### Data in this exercise

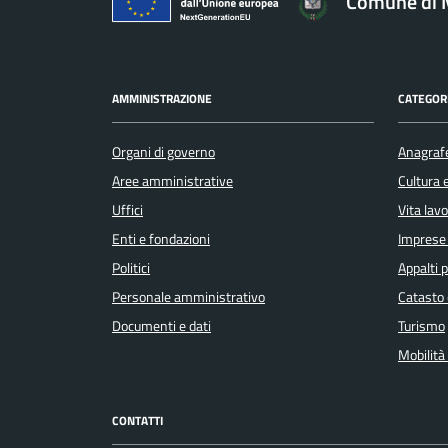
Comune di 
AMMINISTRAZIONE
CATEGORI
Organi di governo
Anagrafe
Aree amministrative
Cultura 
Uffici
Vita lav
Enti e fondazioni
Imprese
Politici
Appalti p
Personale amministrativo
Catasto 
Documenti e dati
Turismo
Mobilità 
CONTATTI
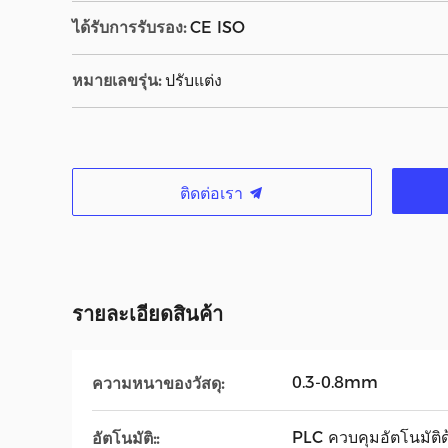
ได้รับการรับรอง:
CE ISO
หมายเลขรุ่น:
ปรับแต่ง
ติดต่อเรา
รายละเอียดสินค้า
0.3-0.8mm
ความหนาของวัสดุ:
PLC ควบคุมอัตโนมัติ
อัตโนมัติ::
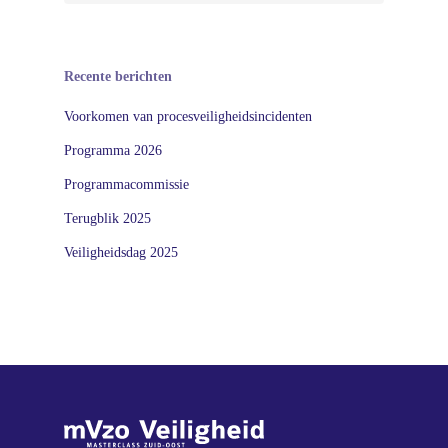
Recente berichten
Voorkomen van procesveiligheidsincidenten
Programma 2026
Programmacommissie
Terugblik 2025
Veiligheidsdag 2025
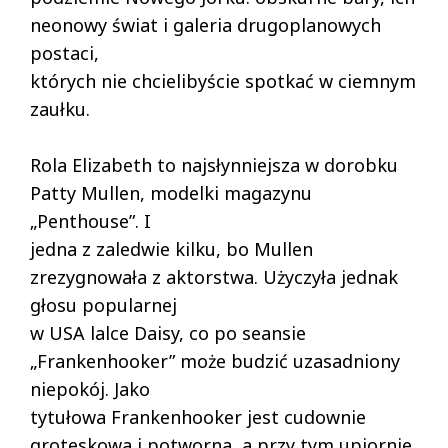
neonowy świat i galeria drugoplanowych
postaci,
których nie chcielibyście spotkać w ciemnym
zaułku.
Rola Elizabeth to najsłynniejsza w dorobku
Patty Mullen, modelki magazynu
„Penthouse”. I
jedna z zaledwie kilku, bo Mullen
zrezygnowała z aktorstwa. Użyczyła jednak
głosu popularnej
w USA lalce Daisy, co po seansie
„Frankenhooker” może budzić uzasadniony
niepokój. Jako
tytułowa Frankenhooker jest cudownie
groteskowa i potworna, a przy tym upiornie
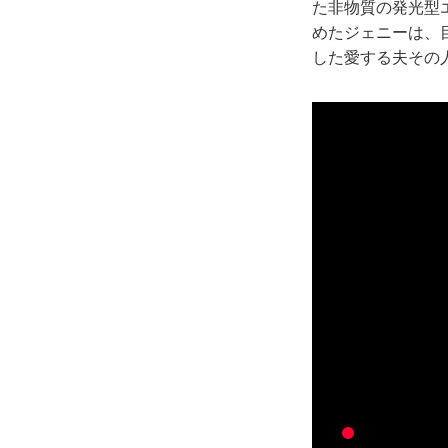
た非物質の発光型
めたジェニーは、
した愛する夫その人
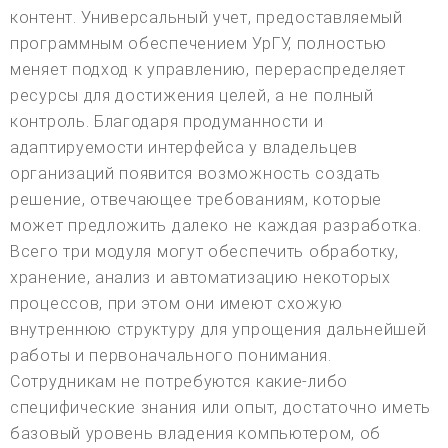
контент. Универсальный учет, предоставляемый
программным обеспечением УрГУ, полностью
меняет подход к управлению, перераспределяет
ресурсы для достижения целей, а не полный
контроль. Благодаря продуманности и
адаптируемости интерфейса у владельцев
организаций появится возможность создать
решение, отвечающее требованиям, которые
может предложить далеко не каждая разработка.
Всего три модуля могут обеспечить обработку,
хранение, анализ и автоматизацию некоторых
процессов, при этом они имеют схожую
внутреннюю структуру для упрощения дальнейшей
работы и первоначального понимания.
Сотрудникам не потребуются какие-либо
специфические знания или опыт, достаточно иметь
базовый уровень владения компьютером, об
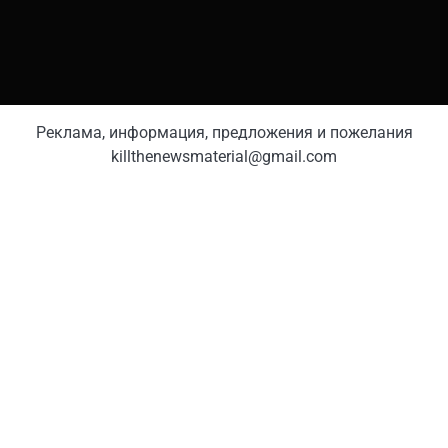
Реклама, информация, предложения и пожелания
killthenewsmaterial@gmail.com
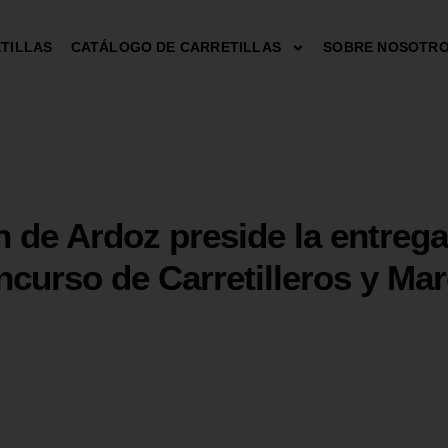
TILLAS
CATÁLOGO DE CARRETILLAS
SOBRE NOSOTR
n de Ardoz preside la entreg
curso de Carretilleros y Ma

######

Quote every row above word for word, leaving the pictures out of your answer.

Comune di 
AMMINISTRAZIONE
CATEGORI
Organi di governo
Anagrafe
Aree amministrative
Cultura 
Uffici
Vita lav
Enti e fondazioni
Imprese
Politici
Appalti p
Personale amministrativo
Catasto 
Documenti e dati
Turismo
Mobilità 
CONTATTI
ได้รับการรับรอง:
CE ISO
หมายเลขรุ่น:
ปรับแต่ง
ติดต่อเรา
รายละเอียดสินค้า
0.3-0.8mm
ความหนาของวัสดุ:
PLC ควบคุมอัตโนมัติ
อัตโนมัติ::
Recente berichten
Voorkomen van procesveiligheidsincidenten
Programma 2026
Programmacommissie
Terugblik 2025
Veiligheidsdag 2025
neonowy świat i galeria drugoplanowych
postaci,
których nie chcielibyście spotkać w ciemnym
zaułku.
Rola Elizabeth to najsłynniejsza w dorobku
Patty Mullen, modelki magazynu
„Penthouse”. I
jedna z zaledwie kilku, bo Mullen
zrezygnowała z aktorstwa. Użyczyła jednak
głosu popularnej
w USA lalce Daisy, co po seansie
„Frankenhooker” może budzić uzasadniony
niepokój. Jako
tytułowa Frankenhooker jest cudownie
groteskowa i potworna, a przy tym upiornie
た非物質の発光型
めたジェニーは、
した愛する夫その人
контент. Универсальный учет, предоставляемый
программным обеспечением УрГУ, полностью
меняет подход к управлению, перераспределяет
ресурсы для достижения целей, а не полный
контроль. Благодаря продуманности и
адаптируемости интерфейса у владельцев
организаций появится возможность создать
решение, отвечающее требованиям, которые
может предложить далеко не каждая разработка.
Всего три модуля могут обеспечить обработку,
хранение, анализ и автоматизацию некоторых
процессов, при этом они имеют схожую
внутреннюю структуру для упрощения дальнейшей
работы и первоначального понимания.
Сотрудникам не потребуются какие-либо
специфические знания или опыт, достаточно иметь
базовый уровень владения компьютером, об
Реклама, информация, предложения и пожелания
killthenewsmaterial@gmail.com
TILLAS
CATÁLOGO DE CARRETILLAS
SOBRE NOSOTR
n de Ardoz preside la entreg
curso de Carretilleros y Ma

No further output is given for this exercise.